The night before last we were on our way home from visiting our son and his wife in San Diego when our truck did a nasty. It was nighttime and we had just made the transition from poorly lighted freeway to completely unlit road when the “check engine” light came on. About 5 seconds later the display on the dash brought up a message that said “STOP SAFELY NOW.” The message should say “imminent failure” or “prepare for disaster” because about 5 seconds after the message came up, the truck stalled. Fortunately, we made it to the side of the pitch-black road before the thing quit rolling.
We called our rotten insurance carrier, let’s call them 21st Century, and started the process to activate our towing coverage. The idiots selected a towing company called Reliable Towing and allegedly dispatched them to our location. They said it would be 65 minutes before the tow truck arrived. An hour and five minutes later, the tow truck had not arrived. We started calling both the insurance company and Reliable Towing and were given numerous estimates of arrival time, all of them short. Two and a quarter hours finally elapsed and soon after that the truck arrived. The tow driver stated that he only got the dispatch 30 minutes prior to getting to our location. Numerous people have been lying. Perhaps Reliable Towing should adopt a motto like “You will be left in abject terror alongside a heavily-traveled pitch-black curve while we ignore you” or “We were only fooling when we chose our name.” If we did this again, Reliable would be our last choice.
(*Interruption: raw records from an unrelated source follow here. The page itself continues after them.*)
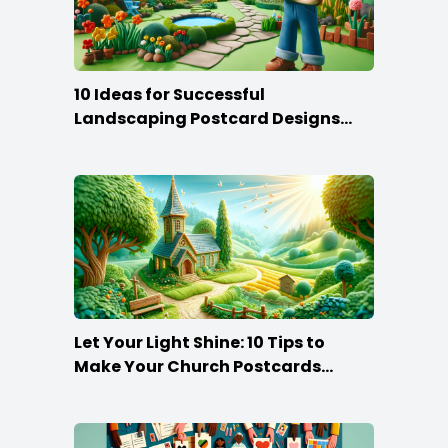
10 Ideas for Successful
Landscaping Postcard Designs
that Make the Cut
Let Your Light Shine: 10 Tips to
Make Your Church Postcards
Stand Out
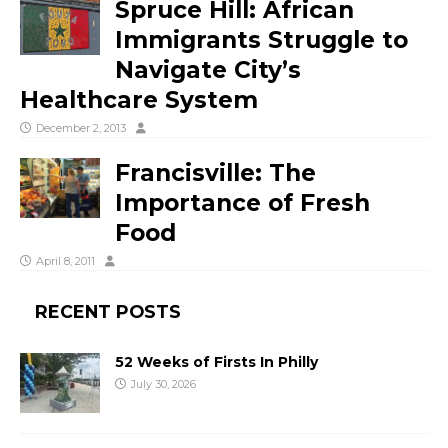
Spruce Hill: African
Immigrants Struggle to
Navigate City’s
Healthcare System
December 2, 2013
Francisville: The
Importance of Fresh
Food
April 8, 2011
RECENT POSTS
52 Weeks of Firsts In Philly
July 30, 2026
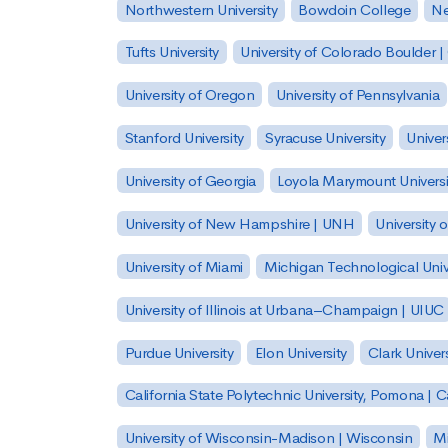
Northwestern University
Bowdoin College
Ne
Tufts University
University of Colorado Boulder 
University of Oregon
University of Pennsylvania
Stanford University
Syracuse University
Univer
University of Georgia
Loyola Marymount Universi
University of New Hampshire | UNH
University 
University of Miami
Michigan Technological Univ
University of Illinois at Urbana–Champaign | UIUC
Purdue University
Elon University
Clark Univers
California State Polytechnic University, Pomona |
University of Wisconsin-Madison | Wisconsin
Mi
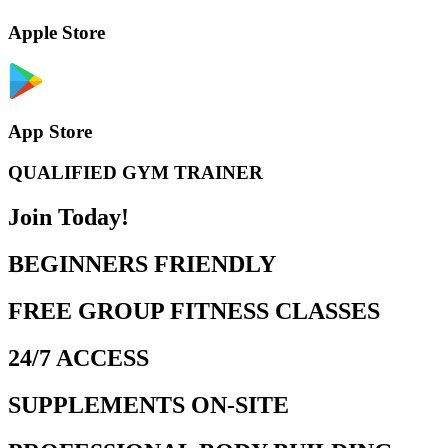
Apple Store
App Store
QUALIFIED GYM TRAINER
Join Today!
BEGINNERS FRIENDLY
FREE GROUP FITNESS CLASSES
24/7 ACCESS
SUPPLEMENTS ON-SITE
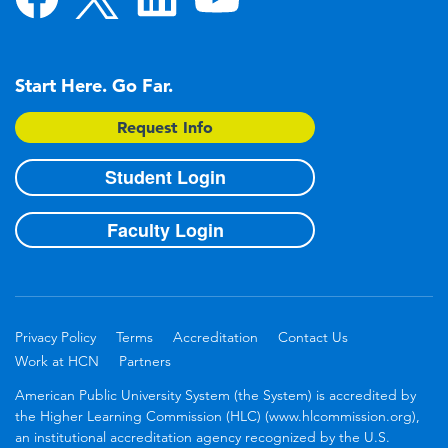
Start Here. Go Far.
Request Info
Student Login
Faculty Login
Privacy Policy
Terms
Accreditation
Contact Us
Work at HCN
Partners
American Public University System (the System) is accredited by
the Higher Learning Commission (HLC) (www.hlcommission.org),
an institutional accreditation agency recognized by the U.S.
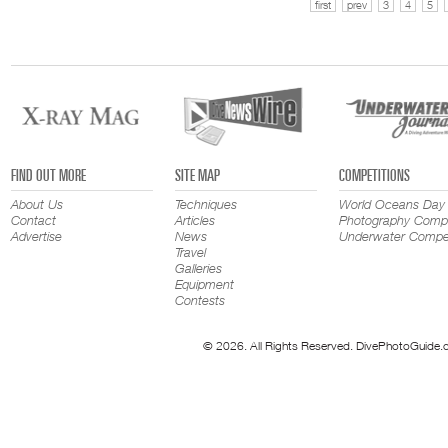
first
prev
3
4
5
FIND OUT MORE
SITE MAP
COMPETITIONS
About Us
Techniques
World Oceans Day
Contact
Articles
Photography Compe
Advertise
News
Underwater Compet
Travel
Galleries
Equipment
Contests
© 2026. All Rights Reserved. DivePhotoGuide.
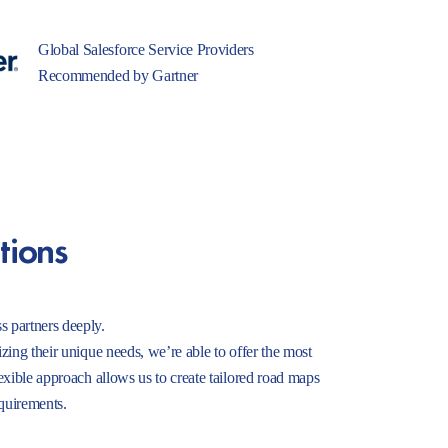
Global Salesforce Service Providers
Recommended by Gartner
tions
s partners deeply.
izing their unique needs, we’re able to offer the most
lexible approach allows us to create tailored road maps
equirements.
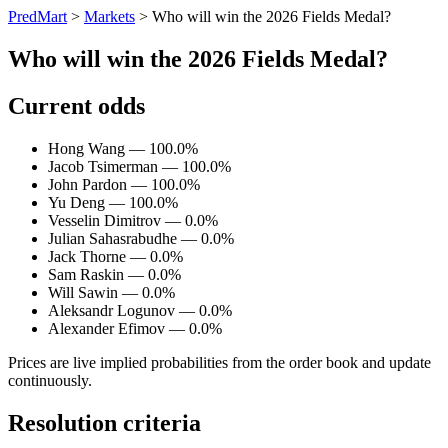
PredMart
>
Markets
>
Who will win the 2026 Fields Medal?
Who will win the 2026 Fields Medal?
Current odds
Hong Wang — 100.0%
Jacob Tsimerman — 100.0%
John Pardon — 100.0%
Yu Deng — 100.0%
Vesselin Dimitrov — 0.0%
Julian Sahasrabudhe — 0.0%
Jack Thorne — 0.0%
Sam Raskin — 0.0%
Will Sawin — 0.0%
Aleksandr Logunov — 0.0%
Alexander Efimov — 0.0%
Prices are live implied probabilities from the order book and update
continuously.
Resolution criteria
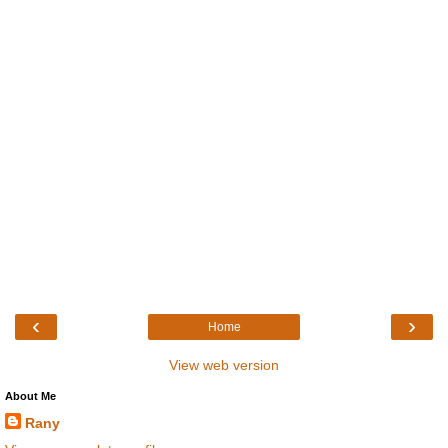
‹
›
Home
View web version
About Me
Rany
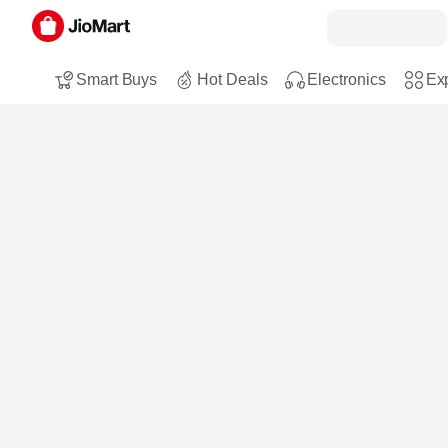
Smart Buys
Hot Deals
Electronics
Exp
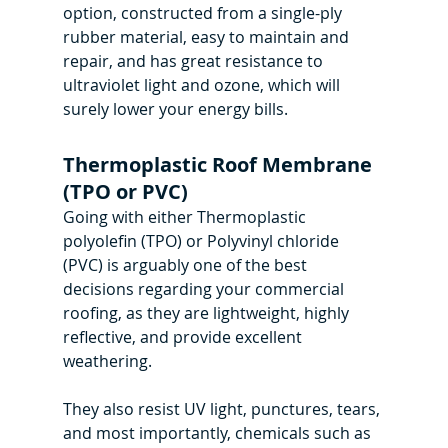
option, constructed from a single-ply 
rubber material, easy to maintain and 
repair, and has great resistance to 
ultraviolet light and ozone, which will 
surely lower your energy bills.
Thermoplastic Roof Membrane 
(TPO or PVC)
Going with either Thermoplastic 
polyolefin (TPO) or Polyvinyl chloride 
(PVC) is arguably one of the best 
decisions regarding your commercial 
roofing, as they are lightweight, highly 
reflective, and provide excellent 
weathering.
They also resist UV light, punctures, tears, 
and most importantly, chemicals such as 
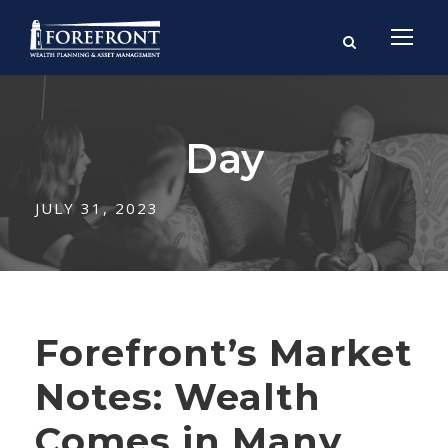
Day
JULY 31, 2023
Forefront’s Market
Notes: Wealth
Comes in Many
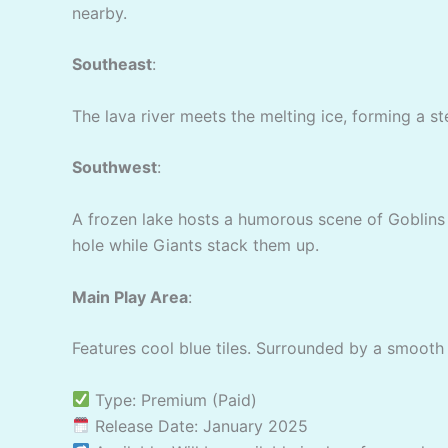
nearby.
Southeast
:
The lava river meets the melting ice, forming a st
Southwest
:
A frozen lake hosts a humorous scene of Goblins t
hole while Giants stack them up.
Main Play Area
:
Features cool blue tiles. Surrounded by a smooth 
Type: Premium (Paid)
Release Date: January 2025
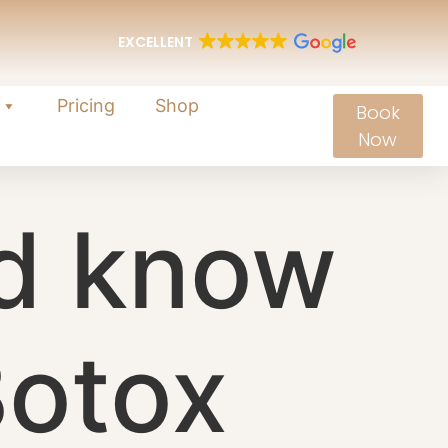
EXCELLENT
Pricing
Shop
Book
Now
d know
Botox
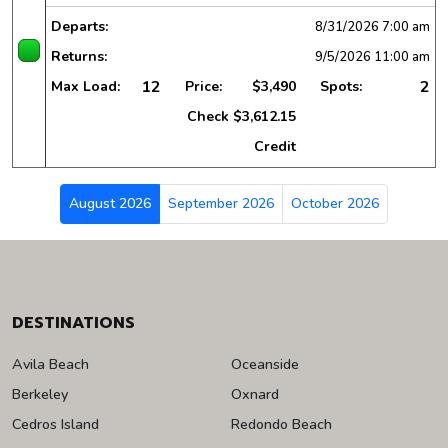
Departs:
8/31/2026
7:00 am
Returns:
9/5/2026
11:00 am
12
2
Max Load:
Price:
$3,490
Spots:
Check
$3,612.15
Credit
August 2026
September 2026
October 2026
DESTINATIONS
Avila Beach
Oceanside
Berkeley
Oxnard
Cedros Island
Redondo Beach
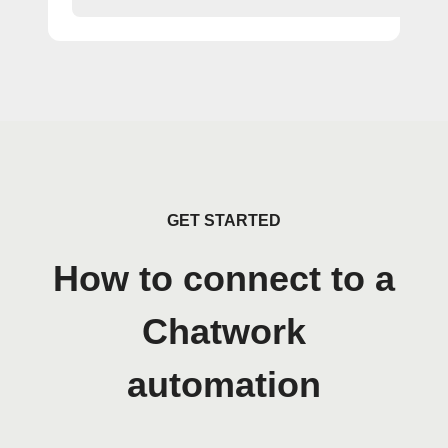
GET STARTED
How to connect to a
Chatwork
automation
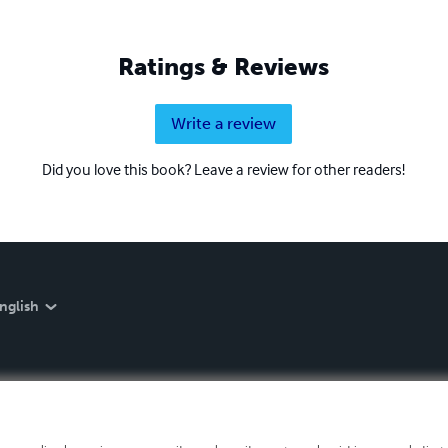
Ratings & Reviews
Write a review
Did you love this book? Leave a review for other readers!
nglish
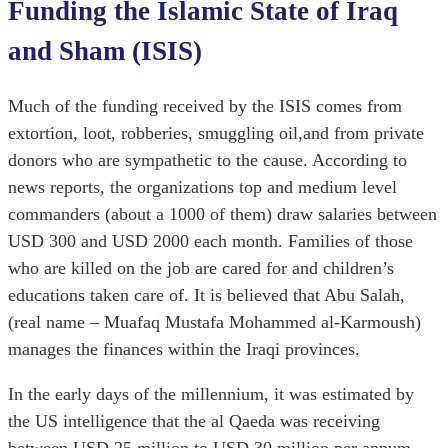
Funding the Islamic State of Iraq
and Sham (ISIS)
Much of the funding received by the ISIS comes from
extortion, loot, robberies, smuggling oil,and from private
donors who are sympathetic to the cause. According to
news reports, the organizations top and medium level
commanders (about a 1000 of them) draw salaries between
USD 300 and USD 2000 each month. Families of those
who are killed on the job are cared for and children’s
educations taken care of. It is believed that Abu Salah,
(real name – Muafaq Mustafa Mohammed al-Karmoush)
manages the finances within the Iraqi provinces.
In the early days of the millennium, it was estimated by
the US intelligence that the al Qaeda was receiving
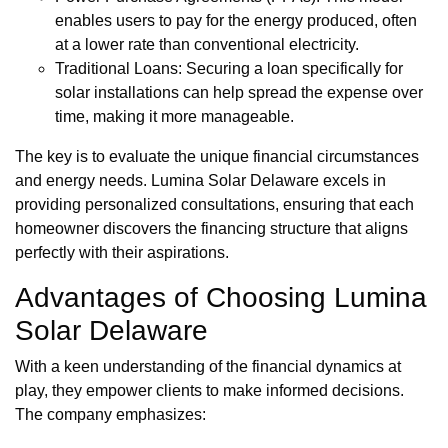
enables users to pay for the energy produced, often
at a lower rate than conventional electricity.
Traditional Loans: Securing a loan specifically for
solar installations can help spread the expense over
time, making it more manageable.
The key is to evaluate the unique financial circumstances
and energy needs. Lumina Solar Delaware excels in
providing personalized consultations, ensuring that each
homeowner discovers the financing structure that aligns
perfectly with their aspirations.
Advantages of Choosing Lumina
Solar Delaware
With a keen understanding of the financial dynamics at
play, they empower clients to make informed decisions.
The company emphasizes:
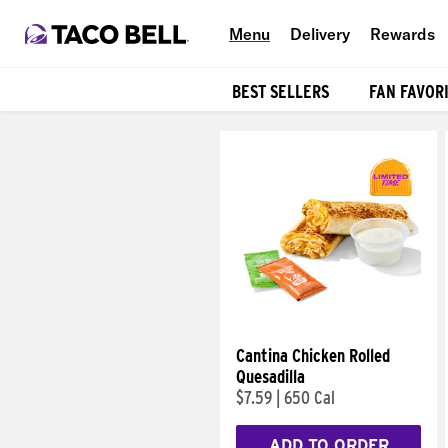
Menu
Delivery
Rewards
BEST SELLERS
FAN FAVOR
Products
Cantina Chicken Rolled
Quesadilla
$7.59
|
650 Cal
ADD TO ORDER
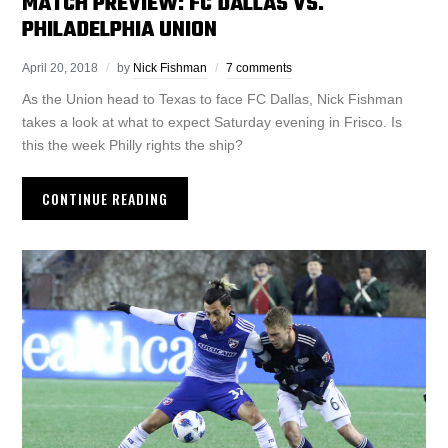
MATCH PREVIEW: FC DALLAS VS.
PHILADELPHIA UNION
April 20, 2018
by
Nick Fishman
7 comments
As the Union head to Texas to face FC Dallas, Nick Fishman
takes a look at what to expect Saturday evening in Frisco. Is
this the week Philly rights the ship?
CONTINUE READING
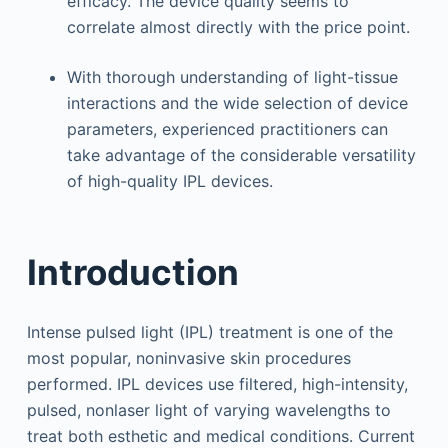
efficacy. The device quality seems to
correlate almost directly with the price point.
With thorough understanding of light-tissue
interactions and the wide selection of device
parameters, experienced practitioners can
take advantage of the considerable versatility
of high-quality IPL devices.
Introduction
Intense pulsed light (IPL) treatment is one of the
most popular, noninvasive skin procedures
performed. IPL devices use filtered, high-intensity,
pulsed, nonlaser light of varying wavelengths to
treat both esthetic and medical conditions. Current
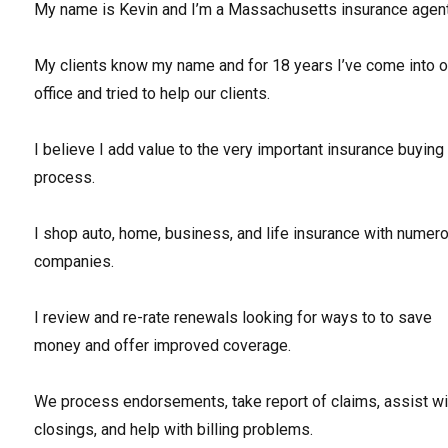
My name is Kevin and I’m a Massachusetts insurance agent
My clients know my name and for 18 years I’ve come into o
office and tried to help our clients.
I believe I add value to the very important insurance buying
process.
I shop auto, home, business, and life insurance with numer
companies.
I review and re-rate renewals looking for ways to to save
money and offer improved coverage.
We process endorsements, take report of claims, assist wi
closings, and help with billing problems.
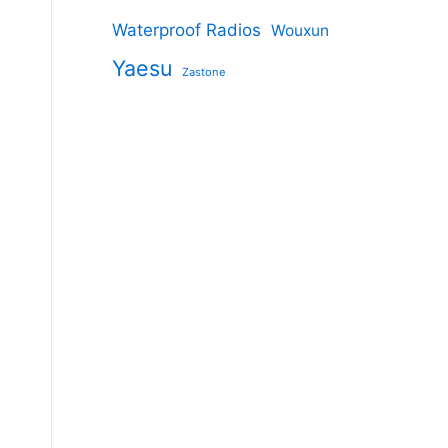
Waterproof Radios
Wouxun
Yaesu
Zastone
After the maximum towing distance had been exhausted, we only had to cough up $50 in excess of our insurance coverage to get our F-250 dropped at our home Ford dealership. It was late Saturday night, long after the service department had closed, so we filled out an envelope with our poop written on it, tucked in a key and dropped it in the night box. Of course the service department is closed on Sunday as well although we did drive by to determine that they were still selling lemons to suckers. Fortunately we were then near our son’s place and he picked us up at the dealership.
This morning (Monday), we finally got ahold of the service writer and, after a few hours of patience, were rewarded with an estimate of around $1500 to fix some components that I was blissfully unaware of until today. They alleged it was something called an exhaust gas temperature sensor that must be vitally important since it shut down our in-motion truck with scant warning. We are quite happy this component did not fail while we were partway down a serpentine, steep grade with our 12.000 pound trailer pushing us along.
We have rented a spiffy-looking black Dodge Charger to get around while the truck is in the shop. It has a very perky motor and alarmingly touchy brakes but it is also has very uncomfortable seats and insufficient room for fat guys, like me. The odometer has only 81 miles on it so maybe we are the first unsatisfied drivers of this vehicle. Nothing has fallen off, like normally occurs with Mopar products, and we hope the car remains intact until we return it tomorrow.